De pronto, se frotó los ojos sorprendido y volvió a mirar una y otra vez. La vista era realmente maravillosa. En el rincón más apartado del jardín había un árbol cubierto de encantadores pimpollos blancos. De sus ramas de oro pendían frutos plateados. Y bajo el árbol se encontraba el niñito a quien quería tanto.

Lleno de dicha, el gigante bajó corriendo las escaleras y salió al jardín. Cruzó el terreno precipitadamente para ir al encuentro del niño. Y cuando estuvo a su lado, la cara se le puso roja de furia.

-¿Quién se ha atrevido a lastimarte? –preguntó. En las palmas de las manos del niño se veían las marcas de dos clavos y las marcas de dos clavos aparecían en sus piecitos.

-¿Quién se ha atrevido a lastimarte? –gritó el gigante-. Dímelo y lo atravesaré con mi enorme espada.

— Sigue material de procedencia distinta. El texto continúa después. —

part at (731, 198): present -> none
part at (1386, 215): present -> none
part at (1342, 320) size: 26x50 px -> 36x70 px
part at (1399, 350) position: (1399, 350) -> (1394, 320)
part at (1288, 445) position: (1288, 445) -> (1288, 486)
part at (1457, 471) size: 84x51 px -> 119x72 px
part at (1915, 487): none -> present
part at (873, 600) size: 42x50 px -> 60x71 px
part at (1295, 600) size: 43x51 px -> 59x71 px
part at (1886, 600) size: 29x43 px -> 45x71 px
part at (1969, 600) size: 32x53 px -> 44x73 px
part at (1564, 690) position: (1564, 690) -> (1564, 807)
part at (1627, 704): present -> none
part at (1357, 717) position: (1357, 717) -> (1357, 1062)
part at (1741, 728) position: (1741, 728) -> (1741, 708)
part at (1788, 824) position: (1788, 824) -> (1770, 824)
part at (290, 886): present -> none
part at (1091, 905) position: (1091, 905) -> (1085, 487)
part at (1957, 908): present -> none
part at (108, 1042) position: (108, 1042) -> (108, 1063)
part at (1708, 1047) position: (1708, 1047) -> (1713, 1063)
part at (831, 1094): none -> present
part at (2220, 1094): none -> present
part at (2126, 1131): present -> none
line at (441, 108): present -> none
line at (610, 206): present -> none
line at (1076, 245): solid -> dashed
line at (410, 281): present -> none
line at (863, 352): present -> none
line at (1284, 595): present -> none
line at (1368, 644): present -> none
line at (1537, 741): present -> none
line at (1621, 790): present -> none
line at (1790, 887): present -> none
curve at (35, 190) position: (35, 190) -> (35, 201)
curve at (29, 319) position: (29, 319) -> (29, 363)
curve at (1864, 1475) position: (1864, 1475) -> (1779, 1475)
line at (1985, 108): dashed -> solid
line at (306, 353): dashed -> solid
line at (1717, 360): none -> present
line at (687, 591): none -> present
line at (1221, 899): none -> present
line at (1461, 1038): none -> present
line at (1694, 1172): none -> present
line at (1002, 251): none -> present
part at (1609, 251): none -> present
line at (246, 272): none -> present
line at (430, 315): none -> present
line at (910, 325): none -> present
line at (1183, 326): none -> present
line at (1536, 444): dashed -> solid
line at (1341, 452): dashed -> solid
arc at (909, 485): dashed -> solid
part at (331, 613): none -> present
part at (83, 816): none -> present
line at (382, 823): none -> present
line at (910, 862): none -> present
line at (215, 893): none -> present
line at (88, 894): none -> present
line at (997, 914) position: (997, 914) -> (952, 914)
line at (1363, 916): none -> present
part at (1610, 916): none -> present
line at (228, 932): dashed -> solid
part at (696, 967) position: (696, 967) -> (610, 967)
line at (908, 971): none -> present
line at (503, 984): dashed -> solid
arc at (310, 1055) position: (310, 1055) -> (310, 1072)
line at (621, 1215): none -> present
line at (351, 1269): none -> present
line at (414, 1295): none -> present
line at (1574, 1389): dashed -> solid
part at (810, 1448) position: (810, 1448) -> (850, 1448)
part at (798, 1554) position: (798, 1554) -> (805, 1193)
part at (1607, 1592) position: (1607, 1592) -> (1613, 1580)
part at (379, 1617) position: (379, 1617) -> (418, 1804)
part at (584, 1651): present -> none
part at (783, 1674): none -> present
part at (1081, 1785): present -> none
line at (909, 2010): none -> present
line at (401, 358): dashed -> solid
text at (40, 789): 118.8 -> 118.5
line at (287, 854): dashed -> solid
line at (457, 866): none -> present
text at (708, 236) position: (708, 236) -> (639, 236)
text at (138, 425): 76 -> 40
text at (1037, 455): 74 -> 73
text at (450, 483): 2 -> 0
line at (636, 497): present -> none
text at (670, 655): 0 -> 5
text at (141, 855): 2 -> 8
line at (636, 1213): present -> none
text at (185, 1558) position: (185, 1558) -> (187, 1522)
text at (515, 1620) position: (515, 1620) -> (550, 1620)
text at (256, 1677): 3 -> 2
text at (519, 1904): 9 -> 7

-¡No! –respondió el niño-. Estas son las heridas del Amor.

-¿Quién eres? –preguntó el gigante. Y se sintió invadido por un extraño temor que lo impulsó a caer de rodillas.

El niñito sonrió al gigante y le dijo:

-Una vez me permitiste jugar en tu jardín. Hoy vendrás conmigo a mi jardín, que es el Paraíso. 

Y esa tarde, cuando llegaron los niños, encontraron al gigante muerto bajo el árbol, todo cubierto de flores blancas.